### PROBLEM REQUIREMENTS
Rewrite the stretch from the start of the items through the line containing "common name: Grey teal", changing "scientific name" to "species" and leaving everything else unchanged.

*** DATA FOR THIS EXERCISE

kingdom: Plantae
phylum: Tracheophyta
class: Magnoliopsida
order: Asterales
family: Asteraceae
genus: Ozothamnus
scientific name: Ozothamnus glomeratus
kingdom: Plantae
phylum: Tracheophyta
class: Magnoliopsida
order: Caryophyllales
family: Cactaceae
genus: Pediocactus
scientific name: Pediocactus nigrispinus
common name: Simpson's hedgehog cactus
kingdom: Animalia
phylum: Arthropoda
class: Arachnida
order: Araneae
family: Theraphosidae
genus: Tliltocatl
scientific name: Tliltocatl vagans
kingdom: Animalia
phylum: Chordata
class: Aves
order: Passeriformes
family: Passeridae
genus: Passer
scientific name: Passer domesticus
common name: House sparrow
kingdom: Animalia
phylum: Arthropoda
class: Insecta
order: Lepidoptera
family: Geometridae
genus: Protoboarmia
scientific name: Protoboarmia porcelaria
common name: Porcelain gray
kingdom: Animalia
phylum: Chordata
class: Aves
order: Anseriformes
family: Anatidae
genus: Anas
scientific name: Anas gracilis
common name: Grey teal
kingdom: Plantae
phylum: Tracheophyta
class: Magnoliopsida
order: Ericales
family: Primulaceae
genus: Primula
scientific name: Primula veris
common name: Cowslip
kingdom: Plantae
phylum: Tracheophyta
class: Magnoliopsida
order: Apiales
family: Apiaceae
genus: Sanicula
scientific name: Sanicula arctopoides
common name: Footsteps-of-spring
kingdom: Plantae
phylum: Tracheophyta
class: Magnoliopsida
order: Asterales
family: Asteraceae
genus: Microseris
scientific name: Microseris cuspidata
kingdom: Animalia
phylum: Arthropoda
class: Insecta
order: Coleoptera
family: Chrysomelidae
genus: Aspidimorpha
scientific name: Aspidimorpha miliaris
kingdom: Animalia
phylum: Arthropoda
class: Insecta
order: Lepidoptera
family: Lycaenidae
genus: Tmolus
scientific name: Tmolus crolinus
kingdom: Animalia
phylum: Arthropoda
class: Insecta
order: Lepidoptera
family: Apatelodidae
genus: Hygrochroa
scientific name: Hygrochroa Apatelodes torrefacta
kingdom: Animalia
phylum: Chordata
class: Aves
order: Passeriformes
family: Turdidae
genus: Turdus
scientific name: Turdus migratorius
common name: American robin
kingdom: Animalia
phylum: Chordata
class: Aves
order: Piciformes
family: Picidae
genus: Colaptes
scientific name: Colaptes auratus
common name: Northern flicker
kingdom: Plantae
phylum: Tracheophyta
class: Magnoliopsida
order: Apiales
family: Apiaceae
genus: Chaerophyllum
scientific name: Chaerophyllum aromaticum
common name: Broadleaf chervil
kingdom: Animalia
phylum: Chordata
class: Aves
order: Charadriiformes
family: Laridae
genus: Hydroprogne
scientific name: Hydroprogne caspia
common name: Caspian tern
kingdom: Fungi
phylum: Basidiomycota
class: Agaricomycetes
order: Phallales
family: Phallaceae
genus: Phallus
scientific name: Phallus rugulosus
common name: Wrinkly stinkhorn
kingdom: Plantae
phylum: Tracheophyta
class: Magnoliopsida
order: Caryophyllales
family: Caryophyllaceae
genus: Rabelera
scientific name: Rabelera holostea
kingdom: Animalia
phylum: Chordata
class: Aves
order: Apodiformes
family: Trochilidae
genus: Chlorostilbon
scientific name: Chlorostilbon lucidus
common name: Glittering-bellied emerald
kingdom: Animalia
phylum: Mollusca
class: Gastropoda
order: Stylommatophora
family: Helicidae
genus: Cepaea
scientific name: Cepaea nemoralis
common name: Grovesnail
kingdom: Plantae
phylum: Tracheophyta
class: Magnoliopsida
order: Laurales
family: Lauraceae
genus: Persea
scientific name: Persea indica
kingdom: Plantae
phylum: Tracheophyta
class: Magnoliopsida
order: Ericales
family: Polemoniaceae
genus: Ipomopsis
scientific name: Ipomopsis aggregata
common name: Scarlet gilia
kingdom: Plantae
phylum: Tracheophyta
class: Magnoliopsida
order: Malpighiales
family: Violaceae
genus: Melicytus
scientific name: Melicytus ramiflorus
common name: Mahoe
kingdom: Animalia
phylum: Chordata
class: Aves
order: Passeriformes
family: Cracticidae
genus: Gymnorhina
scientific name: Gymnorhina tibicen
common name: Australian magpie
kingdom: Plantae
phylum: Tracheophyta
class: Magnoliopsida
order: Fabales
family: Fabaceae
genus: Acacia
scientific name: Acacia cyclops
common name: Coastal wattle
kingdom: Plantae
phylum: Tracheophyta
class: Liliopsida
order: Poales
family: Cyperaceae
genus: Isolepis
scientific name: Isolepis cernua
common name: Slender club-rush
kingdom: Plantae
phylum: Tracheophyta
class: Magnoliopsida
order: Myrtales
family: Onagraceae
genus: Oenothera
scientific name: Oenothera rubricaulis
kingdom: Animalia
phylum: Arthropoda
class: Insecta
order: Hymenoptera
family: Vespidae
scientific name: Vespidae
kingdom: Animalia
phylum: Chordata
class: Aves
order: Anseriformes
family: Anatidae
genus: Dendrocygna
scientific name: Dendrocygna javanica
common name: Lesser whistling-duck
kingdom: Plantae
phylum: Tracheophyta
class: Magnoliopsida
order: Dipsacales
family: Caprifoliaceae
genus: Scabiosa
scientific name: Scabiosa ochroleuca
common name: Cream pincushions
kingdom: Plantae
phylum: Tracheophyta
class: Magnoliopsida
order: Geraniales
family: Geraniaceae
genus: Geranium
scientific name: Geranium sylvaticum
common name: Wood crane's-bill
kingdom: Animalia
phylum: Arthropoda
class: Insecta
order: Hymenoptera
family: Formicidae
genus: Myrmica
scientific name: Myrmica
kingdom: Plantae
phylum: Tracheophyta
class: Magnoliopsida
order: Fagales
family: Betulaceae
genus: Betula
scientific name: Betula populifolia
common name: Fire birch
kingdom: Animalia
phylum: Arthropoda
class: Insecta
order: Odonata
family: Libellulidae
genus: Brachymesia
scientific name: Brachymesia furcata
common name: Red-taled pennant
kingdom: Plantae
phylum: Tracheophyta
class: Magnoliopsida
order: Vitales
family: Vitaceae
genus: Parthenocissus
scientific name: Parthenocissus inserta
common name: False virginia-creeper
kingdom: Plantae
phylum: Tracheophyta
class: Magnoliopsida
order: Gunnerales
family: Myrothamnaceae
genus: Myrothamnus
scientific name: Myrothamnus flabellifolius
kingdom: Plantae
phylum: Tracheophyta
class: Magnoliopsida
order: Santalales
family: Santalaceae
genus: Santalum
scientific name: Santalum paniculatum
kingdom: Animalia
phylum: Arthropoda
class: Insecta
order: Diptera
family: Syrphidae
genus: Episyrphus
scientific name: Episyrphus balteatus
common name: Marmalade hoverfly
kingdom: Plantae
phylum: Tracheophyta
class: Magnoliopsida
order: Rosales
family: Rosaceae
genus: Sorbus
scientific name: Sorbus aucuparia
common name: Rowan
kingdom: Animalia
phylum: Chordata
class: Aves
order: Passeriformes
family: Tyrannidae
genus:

******

### FINAL RESULT
kingdom: Plantae
phylum: Tracheophyta
class: Magnoliopsida
order: Asterales
family: Asteraceae
genus: Ozothamnus
species: Ozothamnus glomeratus
kingdom: Plantae
phylum: Tracheophyta
class: Magnoliopsida
order: Caryophyllales
family: Cactaceae
genus: Pediocactus
species: Pediocactus nigrispinus
common name: Simpson's hedgehog cactus
kingdom: Animalia
phylum: Arthropoda
class: Arachnida
order: Araneae
family: Theraphosidae
genus: Tliltocatl
species: Tliltocatl vagans
kingdom: Animalia
phylum: Chordata
class: Aves
order: Passeriformes
family: Passeridae
genus: Passer
species: Passer domesticus
common name: House sparrow
kingdom: Animalia
phylum: Arthropoda
class: Insecta
order: Lepidoptera
family: Geometridae
genus: Protoboarmia
species: Protoboarmia porcelaria
common name: Porcelain gray
kingdom: Animalia
phylum: Chordata
class: Aves
order: Anseriformes
family: Anatidae
genus: Anas
species: Anas gracilis
common name: Grey teal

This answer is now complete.